• **Task 1**
Do the following statements agree with the passage on SSD SMART data? For each, answer yes or no and quote the deciding words from the passage.
(a) SSDs use different SMART standards from other drives.
(b) Samsung suggests that, apart from total LBAs written, the raw values should show what is going on.
(c) Disk vendors often provide tools that show SMART information in a fairly user-friendly way.
• **Task 2**
Carry on the passage about SMART drive data with the next part, starting after its final sentence.

• **Passage**
Interestingly SSDs use the same SMART standards as any other drive, and either your manufacturers tools or your favourite SMART information tool will tell you the raw values. However the attributes may differ.
Annoyingly these standards are not too standard and interpretation is as much as art as a science. I just tend to rely on the little green health status label to tell me everything's fine. That said, samsung has a rough guide on interpreting the values and suggest except for total LBA's written, the raw values should be indicative of what's going on. Check your specific manufacturer to be sure,
Practically speaking, unless you're hitting the bathtub curve of premature death, or a wierd bug, your drive is at least going to live as long as the warranty.
Solution 2:
But I would like to know how deadly is my disc, how many damaged sectors it has? How to get such info?
This information is commonly available from SMART data. Disk vendors often provide tools that will show this information in a reasonably user-friendly manner, or you can use generic tools that will simply display the data and leave the interpretation to you.

• **Record set**

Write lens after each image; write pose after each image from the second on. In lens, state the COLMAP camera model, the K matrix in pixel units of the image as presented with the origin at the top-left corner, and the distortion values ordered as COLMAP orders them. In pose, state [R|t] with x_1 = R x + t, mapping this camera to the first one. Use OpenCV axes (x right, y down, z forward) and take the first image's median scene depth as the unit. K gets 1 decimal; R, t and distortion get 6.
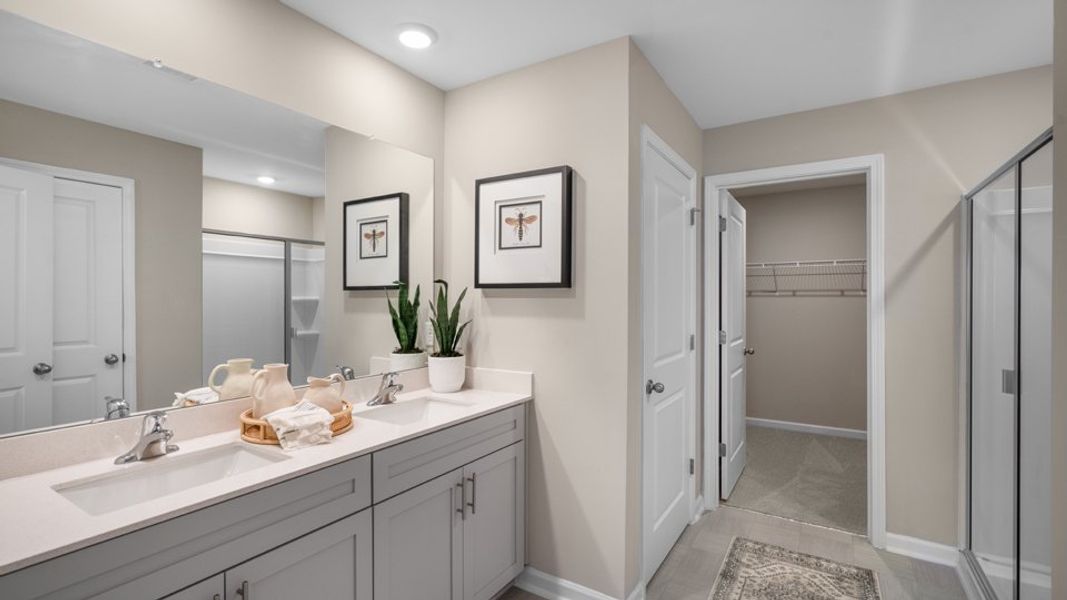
lens RADIAL K [[484.2, 0, 533.5], [0, 484.2, 300.0], [0, 0, 1]] dist [-0.002832, -0.000541]
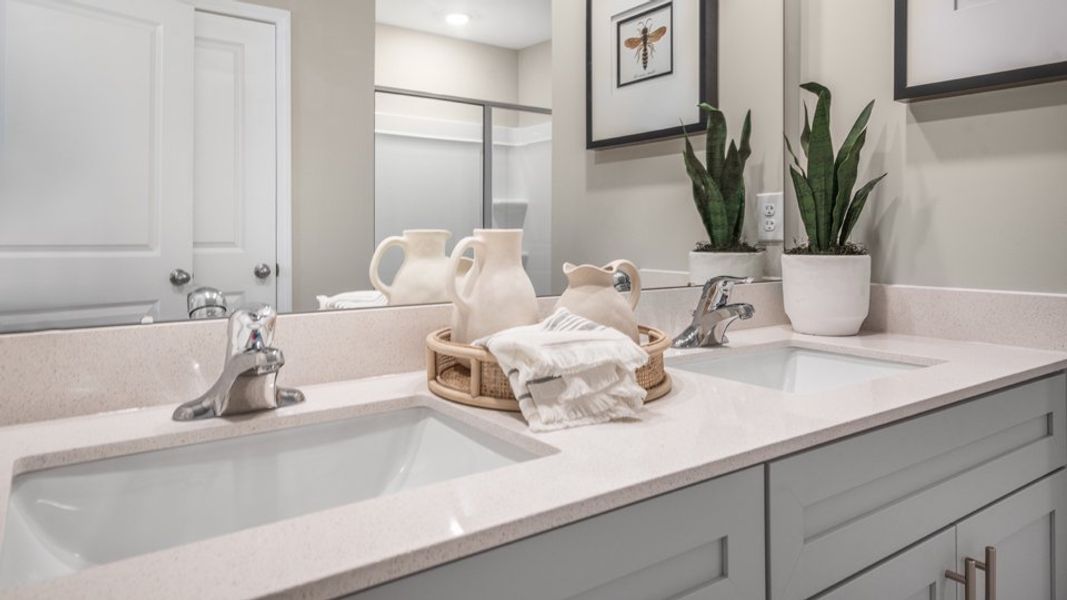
lens RADIAL K [[679.2, 0, 534.6], [0, 679.2, 233.0], [0, 0, 1]] dist [0.007227, 0.002529]
pose [[0.928449, -0.001347, -0.371457, -0.220574], [-0.002212, 0.999956, -0.009155, 0.114863], [0.371453, 0.009322, 0.928405, 0.356409]]
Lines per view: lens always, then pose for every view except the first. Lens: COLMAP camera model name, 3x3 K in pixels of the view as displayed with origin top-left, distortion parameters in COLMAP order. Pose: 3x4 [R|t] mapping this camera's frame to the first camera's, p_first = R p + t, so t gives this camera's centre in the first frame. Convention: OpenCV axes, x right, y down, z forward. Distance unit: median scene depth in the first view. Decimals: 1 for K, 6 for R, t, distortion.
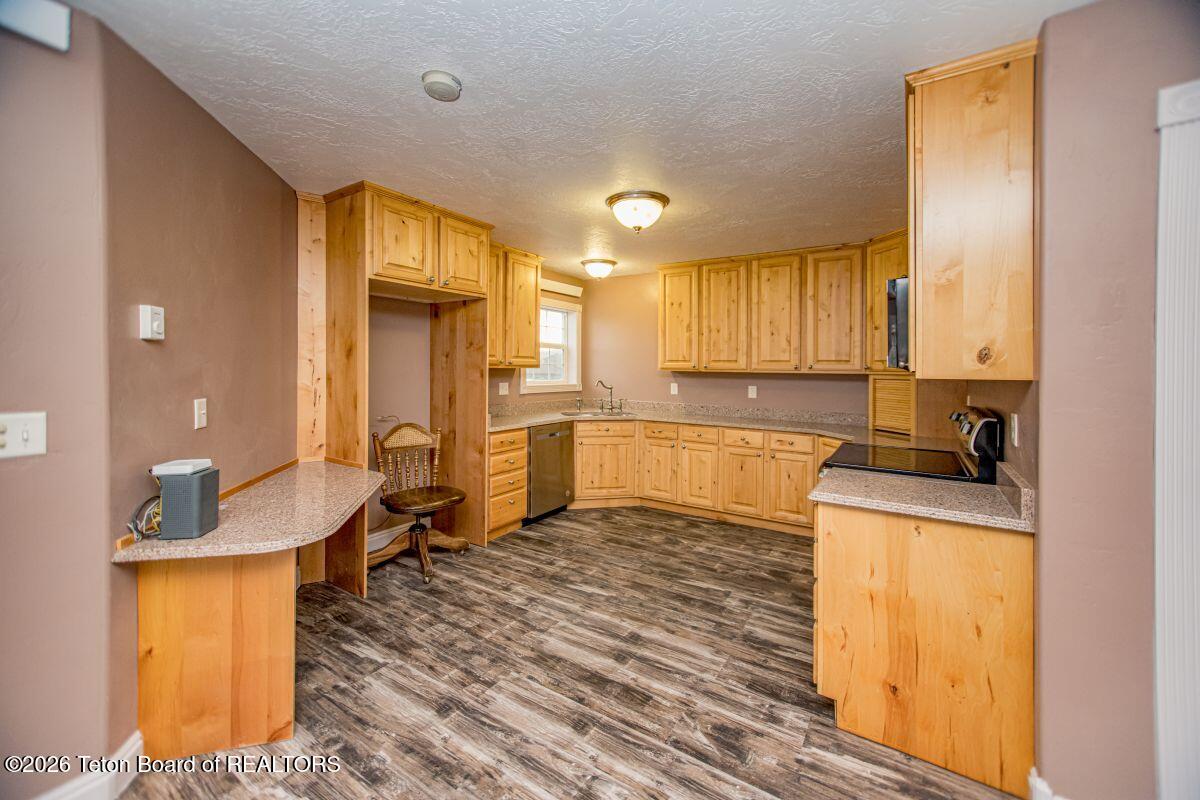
lens RADIAL K [[478.3, 0, 611.4], [0, 478.3, 371.4], [0, 0, 1]] dist [-0.001169, 0.000072]
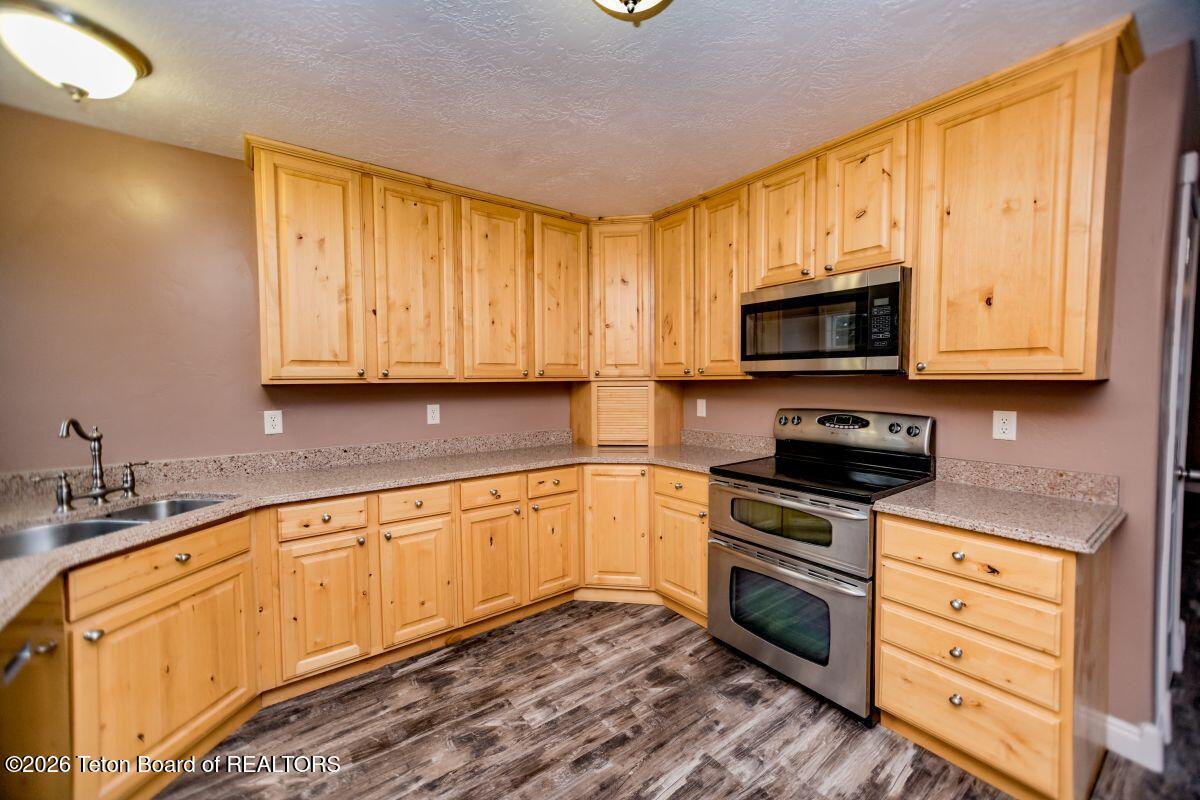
lens RADIAL K [[478.3, 0, 542.0], [0, 478.3, 402.2], [0, 0, 1]] dist [-0.001169, 0.000072]
pose [[0.376325, -0.059654, 0.924565, -0.261878], [0.021606, 0.998219, 0.055612, -0.005038], [-0.926236, -0.000952, 0.376944, 0.742799]]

• **Task output 1**
(a) No: "SSDs use the same SMART standards as any other drive"
(b) Yes: "except for total LBA's written, the raw values should be indicative of what's going on"
(c) Yes: "Disk vendors often provide tools that will show this information in a reasonably user-friendly manner"

• **Task output 2**
As an example, my Intel 530 SSD (after nearly two years of use) reports the value of the Media_Wearout_Indicator
SMART attribute as 098
(it started out at 100
, and is a percentage; this is documented by Intel in some specification somewhere...), with a "threshold" of 000
. The "threshold" value is when the vendor feels the media has outlived its useful life and/or failure is imminent. The exact physical processes that map to these values differ between drives, which is why the normalized value is useful for telling the current state of the drive. Other SSDs are probably slightly different, but the principle is the same.
It is known that after exceeding write procedure to particular SSD sector count this sector dies and is replaced with another one from reserved ones. Please, correct me if I'm wrong.
Your understanding is wrong. SSDs use a combination of several techniques to spread the writes, and the most relevant here is probably wear leveling. This is done to prolong the life of each flash block proactively, rather than simply react to failing writes after the fact. Also, flash memory is rated to a certain number of writes per block (not sector; "sector" is an artefact of rotational storage), but that doesn't mean that the memory will instantly fail once that number of writes has been reached, just that the flash memory manufacturer doesn't guarantee that it will keep working after that point.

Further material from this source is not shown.